Cette différence majeure de l’assistance et ses justifications participent à qualifier les individus et leur place dans l’assistance, et à rendre visible ou bien à invisibiliser l’itinérance des femmes ainsi que les inégalités de genre. En effet, en France, l’itinérance des femmes n’est pas un problème public. Elles tendent à être prises en charge «comme» les hommes et à partager les lieux d’accueil et d’hébergement avec eux et en cela à être invisibilisées en raison de la concentration de l’intervention sur l’individu. Cette grammaire sociale a été favorisée par des politiques sociales qui insistent sur la dignité des personnes et l’individualisation de la relation d’aide. Néanmoins, on observe quelques arrangements entre les sexes, souvent situés à la marge des institutions, et visant particulièrement les femmes, considérées comme «vulnérables‍».

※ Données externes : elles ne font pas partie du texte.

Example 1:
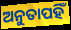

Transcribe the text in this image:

ଅନୁତାପହିଁ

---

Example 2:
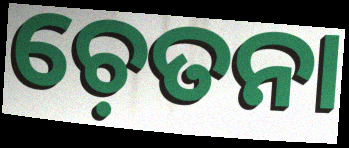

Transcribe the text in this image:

ଚ଼େତନା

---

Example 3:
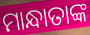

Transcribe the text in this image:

ମାନ୍ଧାତାଙ୍କ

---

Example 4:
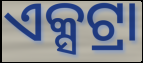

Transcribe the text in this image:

ଏକ୍ସଟ୍ରା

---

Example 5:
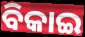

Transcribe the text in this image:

ବିକାଇ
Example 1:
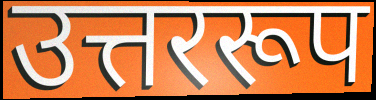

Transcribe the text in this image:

उत्तररूप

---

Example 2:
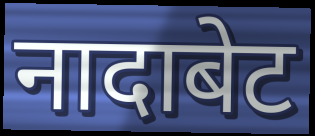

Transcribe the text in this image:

नादाबेट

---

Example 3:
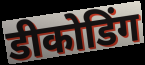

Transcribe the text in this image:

डीकोडिंग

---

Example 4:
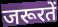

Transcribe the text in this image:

जरूरतें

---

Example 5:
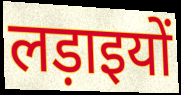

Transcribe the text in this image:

लड़ाइयों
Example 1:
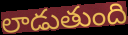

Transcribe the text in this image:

లాడుతుంది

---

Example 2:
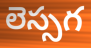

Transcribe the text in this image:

లెస్సగ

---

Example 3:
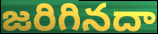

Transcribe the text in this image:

జరిగినదా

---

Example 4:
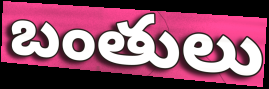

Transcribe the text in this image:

బంతులు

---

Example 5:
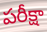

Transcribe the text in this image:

పరీక్షా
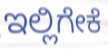
ಇಲ್ಲಿಗೇಕೆ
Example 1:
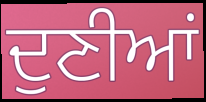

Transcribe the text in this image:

ਦੁਣੀਆਂ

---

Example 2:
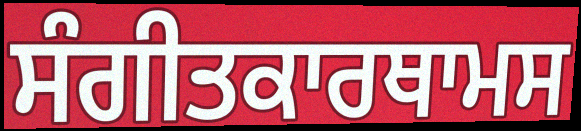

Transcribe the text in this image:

ਸੰਗੀਤਕਾਰਥਾਮਸ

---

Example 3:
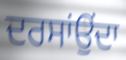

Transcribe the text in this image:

ਦਰਸਾਂਉਂਦਾ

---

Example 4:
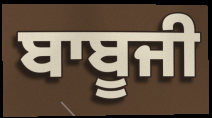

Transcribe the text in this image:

ਬਾਬੂਜੀ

Inversement, dans le contexte québécois, l’itinérance des femmes est un problème public. L’analyse différenciée selon les catégories de sexe, utilisée dans d’autres politiques sociales, tend à prendre en compte les situations des femmes (Connell, 2014) et à proposer des réponses spécifiques qui participent à leur visibilité et à la reconnaissance de l’itinérance des femmes. Celles-ci reposent notamment et en premier lieu sur la non-mixité. Favorisée par les mouvements des femmes ainsi que par l’analyse structurelle des rapports de genre, cette règle constitutive de l’assistance reconnaît dès lors l’importance des violences envers les femmes ainsi que leurs conséquences en termes de vulnérabilités sociales. Dans ce cas, l’intervention se concentre sur les violences de genre, ce qui risque parfois d’engendrer par la même occasion une invisibilisation des autres problèmes vécus.

Notes

  1. Nous reprenons ici la distinction analytique proposée par West et Zimmerman pour appréhender la fabrique du genre. En effet, ces auteurs distinguent le «sexe» qui renvoie au sexe biologique «mâle» ou «femelle», les catégories de sexe «femme» et «homme» qui correspondent notamment à l’apparence physique des individus et au langage que nous utilisons pour les classifier. Enfin, le concept de genre englobe finalement les catégories de sexes et les dépassent puisqu’il est «un accomplissement, une propriété en cours de réalisation de l’action située […] il s’agit d’un faire situé, réalisé en la présence virtuelle ou réelle d’autres individus qui sont présumés être orientés en direction de sa production» (West et Zimmerman, 2009: 35).
  2. À l’exception des ressources pour jeunes et pour personnes âgées. Cette distinction mériterait d’ailleurs d’être analysée sous le prisme de l’intersectionnalité des rapports sociaux, dont l’âge semble être un élément déterminant.